*** Data ***

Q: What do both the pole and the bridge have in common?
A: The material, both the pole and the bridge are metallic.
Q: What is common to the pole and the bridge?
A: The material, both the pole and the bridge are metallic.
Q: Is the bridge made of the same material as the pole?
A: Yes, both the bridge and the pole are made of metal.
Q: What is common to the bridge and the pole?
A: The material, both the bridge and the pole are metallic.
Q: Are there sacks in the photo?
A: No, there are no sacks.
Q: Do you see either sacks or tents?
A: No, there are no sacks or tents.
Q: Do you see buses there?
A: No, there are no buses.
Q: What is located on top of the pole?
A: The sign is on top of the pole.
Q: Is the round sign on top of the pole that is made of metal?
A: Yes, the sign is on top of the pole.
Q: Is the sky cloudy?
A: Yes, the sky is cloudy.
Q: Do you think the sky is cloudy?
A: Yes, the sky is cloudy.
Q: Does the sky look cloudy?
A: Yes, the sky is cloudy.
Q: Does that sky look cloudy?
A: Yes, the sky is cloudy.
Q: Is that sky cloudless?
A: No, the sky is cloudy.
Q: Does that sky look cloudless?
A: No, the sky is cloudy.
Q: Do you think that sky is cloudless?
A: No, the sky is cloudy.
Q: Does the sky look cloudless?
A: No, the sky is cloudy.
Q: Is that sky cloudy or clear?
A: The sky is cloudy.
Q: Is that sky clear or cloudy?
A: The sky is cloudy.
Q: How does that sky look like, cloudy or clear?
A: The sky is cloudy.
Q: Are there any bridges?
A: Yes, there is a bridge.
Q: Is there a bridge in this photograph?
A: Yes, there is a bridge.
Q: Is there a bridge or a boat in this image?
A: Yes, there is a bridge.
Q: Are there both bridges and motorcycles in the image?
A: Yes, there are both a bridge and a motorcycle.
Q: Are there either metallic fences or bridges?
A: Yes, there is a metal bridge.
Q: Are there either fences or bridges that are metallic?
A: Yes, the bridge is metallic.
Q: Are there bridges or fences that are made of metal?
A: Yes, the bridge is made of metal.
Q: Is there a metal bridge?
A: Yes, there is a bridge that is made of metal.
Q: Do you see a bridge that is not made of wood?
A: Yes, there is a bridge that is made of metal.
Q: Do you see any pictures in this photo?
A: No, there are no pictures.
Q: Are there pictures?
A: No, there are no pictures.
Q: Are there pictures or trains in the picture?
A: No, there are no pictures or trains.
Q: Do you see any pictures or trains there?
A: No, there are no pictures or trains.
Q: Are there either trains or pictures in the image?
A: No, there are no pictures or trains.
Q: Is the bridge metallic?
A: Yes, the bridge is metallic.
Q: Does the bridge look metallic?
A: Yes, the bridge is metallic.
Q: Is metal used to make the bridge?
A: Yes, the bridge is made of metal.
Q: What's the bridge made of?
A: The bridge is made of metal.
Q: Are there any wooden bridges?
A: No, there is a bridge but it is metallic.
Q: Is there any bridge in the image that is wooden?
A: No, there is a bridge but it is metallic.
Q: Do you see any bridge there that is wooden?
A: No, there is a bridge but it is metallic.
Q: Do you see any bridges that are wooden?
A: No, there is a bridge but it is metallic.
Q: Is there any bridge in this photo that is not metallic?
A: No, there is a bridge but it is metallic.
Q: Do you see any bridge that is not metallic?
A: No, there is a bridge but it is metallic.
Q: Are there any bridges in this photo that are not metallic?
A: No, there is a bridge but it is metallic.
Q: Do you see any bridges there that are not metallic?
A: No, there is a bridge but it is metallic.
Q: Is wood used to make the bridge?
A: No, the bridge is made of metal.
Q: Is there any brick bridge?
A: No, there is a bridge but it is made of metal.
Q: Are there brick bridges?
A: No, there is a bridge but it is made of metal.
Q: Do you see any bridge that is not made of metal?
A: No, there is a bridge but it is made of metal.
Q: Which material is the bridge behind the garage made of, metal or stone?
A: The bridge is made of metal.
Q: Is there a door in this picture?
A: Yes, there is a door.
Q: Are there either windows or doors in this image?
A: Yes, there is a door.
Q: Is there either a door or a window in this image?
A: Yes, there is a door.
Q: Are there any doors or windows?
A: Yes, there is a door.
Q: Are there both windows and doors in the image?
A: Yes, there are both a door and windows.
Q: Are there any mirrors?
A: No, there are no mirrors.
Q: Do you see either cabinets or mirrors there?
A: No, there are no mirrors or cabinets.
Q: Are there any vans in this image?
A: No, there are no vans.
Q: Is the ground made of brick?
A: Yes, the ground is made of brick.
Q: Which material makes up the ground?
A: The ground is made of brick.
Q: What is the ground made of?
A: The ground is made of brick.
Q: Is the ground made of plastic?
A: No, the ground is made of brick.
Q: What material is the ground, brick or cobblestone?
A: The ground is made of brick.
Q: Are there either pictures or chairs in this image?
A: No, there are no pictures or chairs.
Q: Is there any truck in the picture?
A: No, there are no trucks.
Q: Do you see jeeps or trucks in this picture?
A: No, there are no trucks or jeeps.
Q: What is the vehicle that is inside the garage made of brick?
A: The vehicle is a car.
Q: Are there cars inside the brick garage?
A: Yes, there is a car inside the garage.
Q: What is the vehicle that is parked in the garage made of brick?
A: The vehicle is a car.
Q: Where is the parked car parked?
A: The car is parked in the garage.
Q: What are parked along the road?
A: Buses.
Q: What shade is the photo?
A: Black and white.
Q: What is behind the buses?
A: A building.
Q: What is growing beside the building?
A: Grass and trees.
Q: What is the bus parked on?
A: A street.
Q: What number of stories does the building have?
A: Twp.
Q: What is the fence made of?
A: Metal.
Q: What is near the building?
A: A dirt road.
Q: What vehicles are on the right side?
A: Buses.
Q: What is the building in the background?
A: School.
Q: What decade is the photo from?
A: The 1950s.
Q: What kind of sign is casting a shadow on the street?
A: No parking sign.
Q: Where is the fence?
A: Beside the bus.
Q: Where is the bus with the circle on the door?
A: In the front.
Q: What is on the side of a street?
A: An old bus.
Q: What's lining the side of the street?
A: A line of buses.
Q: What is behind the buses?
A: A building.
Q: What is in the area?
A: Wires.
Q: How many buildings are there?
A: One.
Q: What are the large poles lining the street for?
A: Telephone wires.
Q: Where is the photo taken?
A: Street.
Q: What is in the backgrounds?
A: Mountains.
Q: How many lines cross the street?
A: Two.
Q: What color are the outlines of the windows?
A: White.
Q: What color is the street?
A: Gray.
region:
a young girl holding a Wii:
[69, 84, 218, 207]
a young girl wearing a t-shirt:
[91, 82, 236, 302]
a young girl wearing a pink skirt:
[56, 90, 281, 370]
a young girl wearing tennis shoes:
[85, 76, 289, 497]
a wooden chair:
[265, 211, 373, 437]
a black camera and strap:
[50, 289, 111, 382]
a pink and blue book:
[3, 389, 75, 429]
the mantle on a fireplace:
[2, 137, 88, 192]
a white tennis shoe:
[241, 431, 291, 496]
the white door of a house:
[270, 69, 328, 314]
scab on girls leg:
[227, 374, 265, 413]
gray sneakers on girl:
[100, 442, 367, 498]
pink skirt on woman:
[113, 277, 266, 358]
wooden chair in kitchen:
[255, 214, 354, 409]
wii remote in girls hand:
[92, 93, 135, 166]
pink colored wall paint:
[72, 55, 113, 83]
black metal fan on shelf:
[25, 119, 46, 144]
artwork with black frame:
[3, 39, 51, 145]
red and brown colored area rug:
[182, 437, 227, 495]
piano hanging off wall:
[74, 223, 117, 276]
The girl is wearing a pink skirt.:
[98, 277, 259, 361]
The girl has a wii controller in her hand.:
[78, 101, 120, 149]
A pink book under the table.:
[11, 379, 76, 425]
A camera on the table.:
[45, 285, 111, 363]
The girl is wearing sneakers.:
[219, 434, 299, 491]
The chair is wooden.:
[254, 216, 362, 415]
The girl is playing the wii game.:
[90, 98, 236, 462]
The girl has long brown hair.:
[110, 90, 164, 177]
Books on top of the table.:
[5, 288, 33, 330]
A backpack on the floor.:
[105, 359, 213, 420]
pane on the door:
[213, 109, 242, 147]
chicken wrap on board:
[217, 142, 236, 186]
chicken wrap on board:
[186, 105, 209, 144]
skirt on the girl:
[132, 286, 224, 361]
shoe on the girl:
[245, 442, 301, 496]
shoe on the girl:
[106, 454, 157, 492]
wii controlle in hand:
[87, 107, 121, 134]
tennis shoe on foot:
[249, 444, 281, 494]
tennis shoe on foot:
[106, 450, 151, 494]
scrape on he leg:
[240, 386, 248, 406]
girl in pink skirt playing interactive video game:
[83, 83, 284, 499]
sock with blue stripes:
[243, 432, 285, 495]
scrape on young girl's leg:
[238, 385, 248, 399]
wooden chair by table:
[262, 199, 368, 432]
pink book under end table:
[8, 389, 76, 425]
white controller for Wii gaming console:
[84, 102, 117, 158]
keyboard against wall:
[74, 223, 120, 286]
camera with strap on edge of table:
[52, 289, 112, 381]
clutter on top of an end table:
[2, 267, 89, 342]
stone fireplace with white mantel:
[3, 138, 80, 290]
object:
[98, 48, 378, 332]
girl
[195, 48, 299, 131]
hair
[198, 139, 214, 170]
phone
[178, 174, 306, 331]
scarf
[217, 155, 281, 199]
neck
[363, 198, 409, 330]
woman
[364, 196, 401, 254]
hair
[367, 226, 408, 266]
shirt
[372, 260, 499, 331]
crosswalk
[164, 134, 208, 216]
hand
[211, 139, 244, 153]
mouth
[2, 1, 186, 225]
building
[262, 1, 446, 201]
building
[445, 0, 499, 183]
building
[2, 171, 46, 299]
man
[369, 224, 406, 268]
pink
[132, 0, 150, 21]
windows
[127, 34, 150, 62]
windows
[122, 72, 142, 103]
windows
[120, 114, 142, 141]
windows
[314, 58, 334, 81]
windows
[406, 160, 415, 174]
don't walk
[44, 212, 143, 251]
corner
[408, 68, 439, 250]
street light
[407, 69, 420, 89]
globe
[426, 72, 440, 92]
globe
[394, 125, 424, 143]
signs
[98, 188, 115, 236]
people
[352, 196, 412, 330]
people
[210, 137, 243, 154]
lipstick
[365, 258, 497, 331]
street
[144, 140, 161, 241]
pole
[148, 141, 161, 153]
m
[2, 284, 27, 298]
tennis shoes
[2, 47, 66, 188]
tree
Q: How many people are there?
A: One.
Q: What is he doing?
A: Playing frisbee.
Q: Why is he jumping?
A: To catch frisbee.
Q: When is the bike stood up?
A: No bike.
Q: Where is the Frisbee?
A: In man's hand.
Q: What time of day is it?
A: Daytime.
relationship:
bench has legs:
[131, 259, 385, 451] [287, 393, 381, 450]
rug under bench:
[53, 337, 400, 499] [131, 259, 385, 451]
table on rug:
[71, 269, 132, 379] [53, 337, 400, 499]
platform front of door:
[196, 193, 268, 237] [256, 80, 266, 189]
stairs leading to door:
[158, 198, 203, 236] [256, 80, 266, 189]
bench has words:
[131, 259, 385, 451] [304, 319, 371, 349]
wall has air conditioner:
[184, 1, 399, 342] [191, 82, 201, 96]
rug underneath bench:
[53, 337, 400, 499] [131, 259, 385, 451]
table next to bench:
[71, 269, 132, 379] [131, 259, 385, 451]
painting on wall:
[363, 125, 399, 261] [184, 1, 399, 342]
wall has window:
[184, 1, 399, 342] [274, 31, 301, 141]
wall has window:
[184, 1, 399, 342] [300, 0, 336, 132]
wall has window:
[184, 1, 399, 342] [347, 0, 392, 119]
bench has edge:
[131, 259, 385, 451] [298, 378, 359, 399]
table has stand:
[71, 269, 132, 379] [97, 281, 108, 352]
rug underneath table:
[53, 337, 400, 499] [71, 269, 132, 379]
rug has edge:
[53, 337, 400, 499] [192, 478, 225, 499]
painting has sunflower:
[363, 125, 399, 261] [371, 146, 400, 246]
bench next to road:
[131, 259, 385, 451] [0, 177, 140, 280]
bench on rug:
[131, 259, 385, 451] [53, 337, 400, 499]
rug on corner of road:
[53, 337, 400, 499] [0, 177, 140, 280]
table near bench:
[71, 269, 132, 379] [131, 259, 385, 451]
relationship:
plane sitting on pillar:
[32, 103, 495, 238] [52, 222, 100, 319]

*** End of Data ***

▸ **What to do**:
Restate word for word each line of the data from the one with "bench next to" to the last, keeping both ends.

▸ **Solution to the problem**:
bench next to road:
[131, 259, 385, 451] [0, 177, 140, 280]
bench on rug:
[131, 259, 385, 451] [53, 337, 400, 499]
rug on corner of road:
[53, 337, 400, 499] [0, 177, 140, 280]
table near bench:
[71, 269, 132, 379] [131, 259, 385, 451]
relationship:
plane sitting on pillar:
[32, 103, 495, 238] [52, 222, 100, 319]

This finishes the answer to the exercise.